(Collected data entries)
◇ ◇ ◇ ◇ ◇

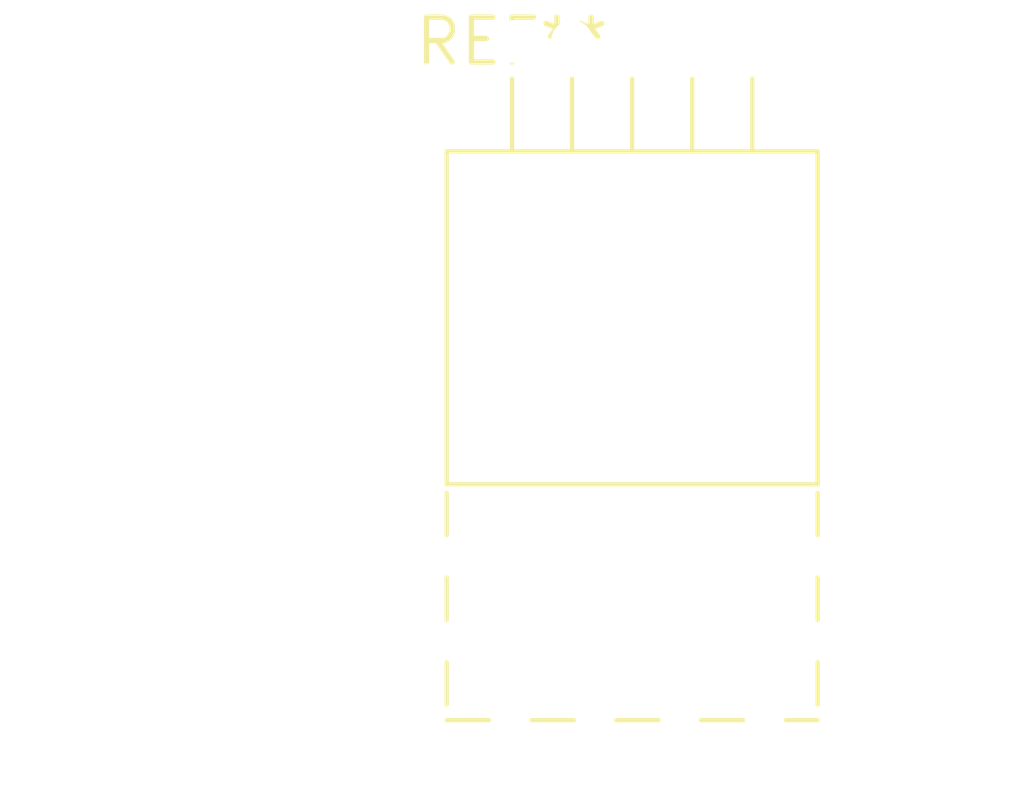
<source format=kicad_pcb>
(kicad_pcb (version 20240108) (generator pcbnew)

  (general
    (thickness 1.6)
  )

  (paper "A4")
  (layers
    (0 "F.Cu" signal)
    (31 "B.Cu" signal)
    (32 "B.Adhes" user "B.Adhesive")
    (33 "F.Adhes" user "F.Adhesive")
    (34 "B.Paste" user)
    (35 "F.Paste" user)
    (36 "B.SilkS" user "B.Silkscreen")
    (37 "F.SilkS" user "F.Silkscreen")
    (38 "B.Mask" user)
    (39 "F.Mask" user)
    (40 "Dwgs.User" user "User.Drawings")
    (41 "Cmts.User" user "User.Comments")
    (42 "Eco1.User" user "User.Eco1")
    (43 "Eco2.User" user "User.Eco2")
    (44 "Edge.Cuts" user)
    (45 "Margin" user)
    (46 "B.CrtYd" user "B.Courtyard")
    (47 "F.CrtYd" user "F.Courtyard")
    (48 "B.Fab" user)
    (49 "F.Fab" user)
    (50 "User.1" user)
    (51 "User.2" user)
    (52 "User.3" user)
    (53 "User.4" user)
    (54 "User.5" user)
    (55 "User.6" user)
    (56 "User.7" user)
    (57 "User.8" user)
    (58 "User.9" user)
  )

  (setup
    (pad_to_mask_clearance 0)
    (pcbplotparams
      (layerselection 0x00010fc_ffffffff)
      (plot_on_all_layers_selection 0x0000000_00000000)
      (disableapertmacros false)
      (usegerberextensions false)
      (usegerberattributes false)
      (usegerberadvancedattributes false)
      (creategerberjobfile false)
      (dashed_line_dash_ratio 12.000000)
      (dashed_line_gap_ratio 3.000000)
      (svgprecision 4)
      (plotframeref false)
      (viasonmask false)
      (mode 1)
      (useauxorigin false)
      (hpglpennumber 1)
      (hpglpenspeed 20)
      (hpglpendiameter 15.000000)
      (dxfpolygonmode false)
      (dxfimperialunits false)
      (dxfusepcbnewfont false)
      (psnegative false)
      (psa4output false)
      (plotreference false)
      (plotvalue false)
      (plotinvisibletext false)
      (sketchpadsonfab false)
      (subtractmaskfromsilk false)
      (outputformat 1)
      (mirror false)
      (drillshape 1)
      (scaleselection 1)
      (outputdirectory "")
    )
  )

  (net 0 "")

  (footprint "TO-220F-5_Horizontal_TabUp" (layer "F.Cu") (at 0 0))

)

</source>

◇ ◇ ◇ ◇ ◇

# Assigned task:
Reproduce the data above line for line, excluding every picture.

# Output of the exercise:
<source format=kicad_pcb>
(kicad_pcb (version 20240108) (generator pcbnew)

  (general
    (thickness 1.6)
  )

  (paper "A4")
  (layers
    (0 "F.Cu" signal)
    (31 "B.Cu" signal)
    (32 "B.Adhes" user "B.Adhesive")
    (33 "F.Adhes" user "F.Adhesive")
    (34 "B.Paste" user)
    (35 "F.Paste" user)
    (36 "B.SilkS" user "B.Silkscreen")
    (37 "F.SilkS" user "F.Silkscreen")
    (38 "B.Mask" user)
    (39 "F.Mask" user)
    (40 "Dwgs.User" user "User.Drawings")
    (41 "Cmts.User" user "User.Comments")
    (42 "Eco1.User" user "User.Eco1")
    (43 "Eco2.User" user "User.Eco2")
    (44 "Edge.Cuts" user)
    (45 "Margin" user)
    (46 "B.CrtYd" user "B.Courtyard")
    (47 "F.CrtYd" user "F.Courtyard")
    (48 "B.Fab" user)
    (49 "F.Fab" user)
    (50 "User.1" user)
    (51 "User.2" user)
    (52 "User.3" user)
    (53 "User.4" user)
    (54 "User.5" user)
    (55 "User.6" user)
    (56 "User.7" user)
    (57 "User.8" user)
    (58 "User.9" user)
  )

  (setup
    (pad_to_mask_clearance 0)
    (pcbplotparams
      (layerselection 0x00010fc_ffffffff)
      (plot_on_all_layers_selection 0x0000000_00000000)
      (disableapertmacros false)
      (usegerberextensions false)
      (usegerberattributes false)
      (usegerberadvancedattributes false)
      (creategerberjobfile false)
      (dashed_line_dash_ratio 12.000000)
      (dashed_line_gap_ratio 3.000000)
      (svgprecision 4)
      (plotframeref false)
      (viasonmask false)
      (mode 1)
      (useauxorigin false)
      (hpglpennumber 1)
      (hpglpenspeed 20)
      (hpglpendiameter 15.000000)
      (dxfpolygonmode false)
      (dxfimperialunits false)
      (dxfusepcbnewfont false)
      (psnegative false)
      (psa4output false)
      (plotreference false)
      (plotvalue false)
      (plotinvisibletext false)
      (sketchpadsonfab false)
      (subtractmaskfromsilk false)
      (outputformat 1)
      (mirror false)
      (drillshape 1)
      (scaleselection 1)
      (outputdirectory "")
    )
  )

  (net 0 "")

  (footprint "TO-220F-5_Horizontal_TabUp" (layer "F.Cu") (at 0 0))

)

</source>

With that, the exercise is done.